**Seçilmiş bölüm:**
İmralı’da uygulanan tecridin 11 ay ile sınırlı tutulmaması gerektiğinin altını çizen Ayşe, Abdullah Öcalan’ın telefon hakkını 1999 yılından bu yana sadece iki defa kullanabildiğini hatırlattı. Ayşe, “Sayın Öcalan’ın Mart ayında kullandığı telefon hakkı sadece iki dakika sürdü bu konuşmada Sayın Öcalan yapılan şeyin hukuksuzluk olduğunu söylediği anda telefon görüşmesi kesildi. Bu işkencedir bunun başka adı yok. Bu işkence şuanda Anayasa Mahkemesi’nin onayı ile devam etmekte. Bunlarla beraber yapılan başvurulara zamanında cevap verilmiyor, evraklar süreleri geçtikten sonra alınabiliyor. Bu şekilde İmralı’da yaşanan hak ihlallerini uluslararası alana taşmasını engellemeye çalışılıyor. Avukatlar iç hukuk yollarını tükettikten sonra AİHM’e başvuru yapabilirler. Bunun için süreci uzatıyorlar. Amaç konuyu çözümsüz bırakmak, gerekli mekanizmaların işletilmesini önlemek. AİHM’e başvuru yapılsa da AİHM’in vereceği kararında ne kadar adil olacağının tartışılması gerekiyor. Hukukun işletilmesi hukuk eliyle engelleniyor. Hukuki meselelerin çözümü ancak siyasetin değişmesi ile mümkün olacak” dedi.

**Yazılı görev 1:**
Kayıtlarda "name author: (L. f.) Kunth" ifadesini içeren satırdan "collector number: 10430" ifadesini içeren satıra kadar, her iki satır da dahil, tüm satırları boş satırları atlayarak numaralı liste hâlinde düzenleyin.
Seçilmiş bölüm ile kayıtlar farklı kaynaklardan alınmıştır.

**Kaynak veriler:**

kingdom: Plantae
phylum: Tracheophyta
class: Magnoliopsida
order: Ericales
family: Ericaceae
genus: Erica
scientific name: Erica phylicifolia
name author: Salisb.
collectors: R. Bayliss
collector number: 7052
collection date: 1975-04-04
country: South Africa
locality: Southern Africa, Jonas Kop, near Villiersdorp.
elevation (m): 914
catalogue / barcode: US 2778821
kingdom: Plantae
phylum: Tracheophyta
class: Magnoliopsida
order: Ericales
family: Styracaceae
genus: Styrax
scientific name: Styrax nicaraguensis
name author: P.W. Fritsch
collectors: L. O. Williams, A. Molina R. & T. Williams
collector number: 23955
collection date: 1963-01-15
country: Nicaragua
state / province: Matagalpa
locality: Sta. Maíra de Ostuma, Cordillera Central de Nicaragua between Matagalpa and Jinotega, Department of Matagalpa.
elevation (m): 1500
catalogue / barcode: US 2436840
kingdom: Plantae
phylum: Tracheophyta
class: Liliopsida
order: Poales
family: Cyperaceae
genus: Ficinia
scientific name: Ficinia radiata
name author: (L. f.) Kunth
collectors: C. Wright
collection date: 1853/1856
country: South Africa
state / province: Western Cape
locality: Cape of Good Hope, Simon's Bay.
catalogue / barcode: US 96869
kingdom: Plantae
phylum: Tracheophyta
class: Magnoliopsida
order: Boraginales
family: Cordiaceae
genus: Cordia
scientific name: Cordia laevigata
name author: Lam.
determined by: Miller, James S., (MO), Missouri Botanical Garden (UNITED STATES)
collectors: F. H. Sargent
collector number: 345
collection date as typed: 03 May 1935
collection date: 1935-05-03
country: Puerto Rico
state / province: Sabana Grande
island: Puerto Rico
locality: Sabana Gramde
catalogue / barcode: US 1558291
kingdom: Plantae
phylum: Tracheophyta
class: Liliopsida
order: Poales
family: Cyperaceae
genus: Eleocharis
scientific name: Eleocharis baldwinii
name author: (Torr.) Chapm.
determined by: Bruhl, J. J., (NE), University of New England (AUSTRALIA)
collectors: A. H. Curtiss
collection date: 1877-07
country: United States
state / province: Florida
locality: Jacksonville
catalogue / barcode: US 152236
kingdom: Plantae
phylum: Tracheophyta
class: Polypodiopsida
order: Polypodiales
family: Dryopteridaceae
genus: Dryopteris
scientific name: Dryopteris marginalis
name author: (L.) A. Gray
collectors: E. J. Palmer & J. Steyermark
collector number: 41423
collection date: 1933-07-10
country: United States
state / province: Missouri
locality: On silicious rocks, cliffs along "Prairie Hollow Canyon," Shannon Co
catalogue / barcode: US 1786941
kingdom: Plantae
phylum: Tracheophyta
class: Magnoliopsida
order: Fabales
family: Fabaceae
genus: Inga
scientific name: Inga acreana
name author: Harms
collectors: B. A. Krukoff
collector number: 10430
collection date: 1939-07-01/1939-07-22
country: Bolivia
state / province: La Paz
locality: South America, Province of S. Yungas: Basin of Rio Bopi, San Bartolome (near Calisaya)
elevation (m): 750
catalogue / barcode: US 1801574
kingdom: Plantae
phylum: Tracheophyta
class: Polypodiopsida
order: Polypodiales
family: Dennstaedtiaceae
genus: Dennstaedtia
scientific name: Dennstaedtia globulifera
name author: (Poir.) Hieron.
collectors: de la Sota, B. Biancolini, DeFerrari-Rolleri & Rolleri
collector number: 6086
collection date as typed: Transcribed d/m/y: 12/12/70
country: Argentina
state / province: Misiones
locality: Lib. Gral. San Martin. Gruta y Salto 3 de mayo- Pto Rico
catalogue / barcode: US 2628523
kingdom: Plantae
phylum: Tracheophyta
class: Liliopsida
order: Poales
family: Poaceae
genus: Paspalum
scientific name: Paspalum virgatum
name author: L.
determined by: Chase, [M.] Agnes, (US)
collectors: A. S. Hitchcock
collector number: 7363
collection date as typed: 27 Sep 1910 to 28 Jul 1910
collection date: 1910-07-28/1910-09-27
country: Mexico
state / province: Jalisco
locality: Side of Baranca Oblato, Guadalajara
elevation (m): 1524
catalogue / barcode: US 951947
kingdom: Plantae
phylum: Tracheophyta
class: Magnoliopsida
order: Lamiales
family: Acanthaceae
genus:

**Yazılı görev 2:**
Seçilmiş bölüme göre aşağıdaki soruları yanıtlayın:
(a) Ayşe'ye göre Abdullah Öcalan 1999 yılından bu yana telefon hakkını kaç defa kullanabilmiştir?
(b) Mart ayında kullanılan telefon hakkı ne kadar sürmüştür?
(c) Avukatlar AİHM'e hangi koşulla başvuru yapabilir?

**Alıştırma çıktısı 1:**
1. name author: (L. f.) Kunth
2. collectors: C. Wright
3. collection date: 1853/1856
4. country: South Africa
5. state / province: Western Cape
6. locality: Cape of Good Hope, Simon's Bay.
7. catalogue / barcode: US 96869
8. kingdom: Plantae
9. phylum: Tracheophyta
10. class: Magnoliopsida
11. order: Boraginales
12. family: Cordiaceae
13. genus: Cordia
14. scientific name: Cordia laevigata
15. name author: Lam.
16. determined by: Miller, James S., (MO), Missouri Botanical Garden (UNITED STATES)
17. collectors: F. H. Sargent
18. collector number: 345
19. collection date as typed: 03 May 1935
20. collection date: 1935-05-03
21. country: Puerto Rico
22. state / province: Sabana Grande
23. island: Puerto Rico
24. locality: Sabana Gramde
25. catalogue / barcode: US 1558291
26. kingdom: Plantae
27. phylum: Tracheophyta
28. class: Liliopsida
29. order: Poales
30. family: Cyperaceae
31. genus: Eleocharis
32. scientific name: Eleocharis baldwinii
33. name author: (Torr.) Chapm.
34. determined by: Bruhl, J. J., (NE), University of New England (AUSTRALIA)
35. collectors: A. H. Curtiss
36. collection date: 1877-07
37. country: United States
38. state / province: Florida
39. locality: Jacksonville
40. catalogue / barcode: US 152236
41. kingdom: Plantae
42. phylum: Tracheophyta
43. class: Polypodiopsida
44. order: Polypodiales
45. family: Dryopteridaceae
46. genus: Dryopteris
47. scientific name: Dryopteris marginalis
48. name author: (L.) A. Gray
49. collectors: E. J. Palmer & J. Steyermark
50. collector number: 41423
51. collection date: 1933-07-10
52. country: United States
53. state / province: Missouri
54. locality: On silicious rocks, cliffs along "Prairie Hollow Canyon," Shannon Co
55. catalogue / barcode: US 1786941
56. kingdom: Plantae
57. phylum: Tracheophyta
58. class: Magnoliopsida
59. order: Fabales
60. family: Fabaceae
61. genus: Inga
62. scientific name: Inga acreana
63. name author: Harms
64. collectors: B. A. Krukoff
65. collector number: 10430

**Alıştırma çıktısı 2:**
(a) Sadece iki defa.
(b) Sadece iki dakika.
(c) İç hukuk yollarını tükettikten sonra.